Prompt 1: Can you quote, word for word, the stretch of the records from their first line through the line that contains "progresif. Ia membentuk"?

*** Opening Text provided ***

Answer: Sounds like you are living in a marriage but most of the time still feel single. It is sad to hear about all your attempts to reach your husband with notes and other cues to help him wake up and catch a clue as to what your needs are. I find from your post above that you really have attempted to reach him with the notes, with the letter, and your verbal requests. You mentioned that the relationship is not caustic or contentious. I might add that damaging relationships need not be contentious only but they can be quite the opposite and still be unhealthy, silent treatment, avoidance, and stonewalling are all maneuvers that spouses engage in that take little energy but are really unhealthy. From what you stated it sounds like avoidance is his primary function, to work, provide and otherwise cohabitate. I say cohabitation since there is no physical and emotional intimacy between you both.

I’d recommend a few things. I’d first read John Gottman’s book on healthy marriages to get a good baseline on what healthy marriages look like. I’d then not get hung up on the details with your husband, you’ve got 25 years behind you and I don’t think you should end it just yet. I’d rethink the nature of your friendship and slowly start building it. If he is checked out and avoiding and comfortable with it you likely will not get him to respond to all your cues or any of them right at first. I’d suggest instead work on building the friendship and moving to a position of baseline friendship, the foundation of healthy marriages. Now, I realize you don’t feel close to him or that you don’t currently don’t feel like you love him. That is fine, but you need to start with slow friendship in a manner to parse out the marriage and what can happen.

*** Closing Text provided ***
*** Opening Records to process ***

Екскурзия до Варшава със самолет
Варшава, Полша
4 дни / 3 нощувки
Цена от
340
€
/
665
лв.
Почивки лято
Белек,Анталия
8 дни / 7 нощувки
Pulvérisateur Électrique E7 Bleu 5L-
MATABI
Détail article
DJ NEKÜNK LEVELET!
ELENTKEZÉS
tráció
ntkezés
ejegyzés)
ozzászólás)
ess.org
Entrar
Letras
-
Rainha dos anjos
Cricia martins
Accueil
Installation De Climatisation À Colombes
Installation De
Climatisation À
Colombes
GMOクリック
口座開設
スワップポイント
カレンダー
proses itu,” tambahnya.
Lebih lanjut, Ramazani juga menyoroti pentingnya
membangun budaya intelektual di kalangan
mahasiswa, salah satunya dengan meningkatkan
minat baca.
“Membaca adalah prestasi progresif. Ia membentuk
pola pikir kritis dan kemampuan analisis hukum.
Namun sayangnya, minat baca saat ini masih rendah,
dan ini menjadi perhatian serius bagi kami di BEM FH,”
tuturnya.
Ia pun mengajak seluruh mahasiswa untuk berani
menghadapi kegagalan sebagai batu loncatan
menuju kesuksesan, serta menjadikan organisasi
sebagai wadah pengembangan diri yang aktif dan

*** Closing Records to process ***

Prompt 2: Can you print the stretch of the marriage advice from "I’d recommend a" through "what can happen." without changing anything?

Solution 1:
Екскурзия до Варшава със самолет
Варшава, Полша
4 дни / 3 нощувки
Цена от
340
€
/
665
лв.
Почивки лято
Белек,Анталия
8 дни / 7 нощувки
Pulvérisateur Électrique E7 Bleu 5L-
MATABI
Détail article
DJ NEKÜNK LEVELET!
ELENTKEZÉS
tráció
ntkezés
ejegyzés)
ozzászólás)
ess.org
Entrar
Letras
-
Rainha dos anjos
Cricia martins
Accueil
Installation De Climatisation À Colombes
Installation De
Climatisation À
Colombes
GMOクリック
口座開設
スワップポイント
カレンダー
proses itu,” tambahnya.
Lebih lanjut, Ramazani juga menyoroti pentingnya
membangun budaya intelektual di kalangan
mahasiswa, salah satunya dengan meningkatkan
minat baca.
“Membaca adalah prestasi progresif. Ia membentuk

Solution 2:
I’d recommend a few things. I’d first read John Gottman’s book on healthy marriages to get a good baseline on what healthy marriages look like. I’d then not get hung up on the details with your husband, you’ve got 25 years behind you and I don’t think you should end it just yet. I’d rethink the nature of your friendship and slowly start building it. If he is checked out and avoiding and comfortable with it you likely will not get him to respond to all your cues or any of them right at first. I’d suggest instead work on building the friendship and moving to a position of baseline friendship, the foundation of healthy marriages. Now, I realize you don’t feel close to him or that you don’t currently don’t feel like you love him. That is fine, but you need to start with slow friendship in a manner to parse out the marriage and what can happen.